I would say, no, unfortunately!
SATA III (6GB\ps) is backwards compatible with SATA II (3GB\ps), so in english to all non-IT individuals, they WILL work in the console, just not at 6GB\ps but at 3GB\ps. [http://www.ign.com/wikis/playstation-4/PlayStation_4_Hard_Drive_Speed_Test_Comparison|IGN, yes, did do some testing], but the results can be misleading. You do receive faster times with an SSD, but naturally that would happen anyhow as that's what they were built to accomplish.
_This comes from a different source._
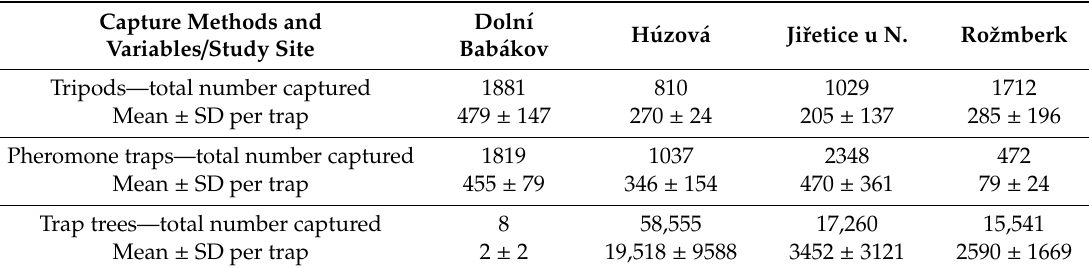
Table 8. Numbers of I. cembrae captured in baited tripod traps, pheromone traps, and trap trees in experiment 5.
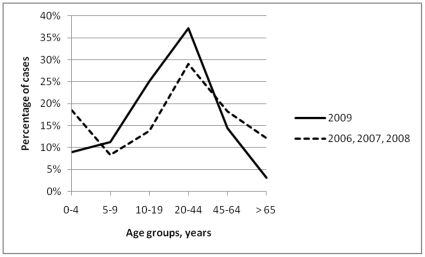
Percentile distribution by age group of notifications for laboratory-confirmed influenza in Australia, during 2009 (H1N1) pandemic influenza and the 3 previous influenza seasons combined.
[http://www.pcper.com/reviews/General-Tech/PlayStation-4-PS4-HDD-SSHD-and-SSD-Performance-Testing|PCPer did some testing of their own], and I believe them to be the most reasonable on their findings. The speeds of which SATA III and II differ should be two fold, mathematically. The most common results so far in PS4 testing with the native SATA II HDD (from factory) and SATA III SSD tested differed at most 32%. The margin should've been exponentially greater if the PS4 utilized true SATA III speeds.
If you're intention is to upgrade the current drive to something more performance ready, it will all come down to if you find it worth it to gain 32% of speed at almost half the price of the console itself. It's a battle I'm having difficulty with now too.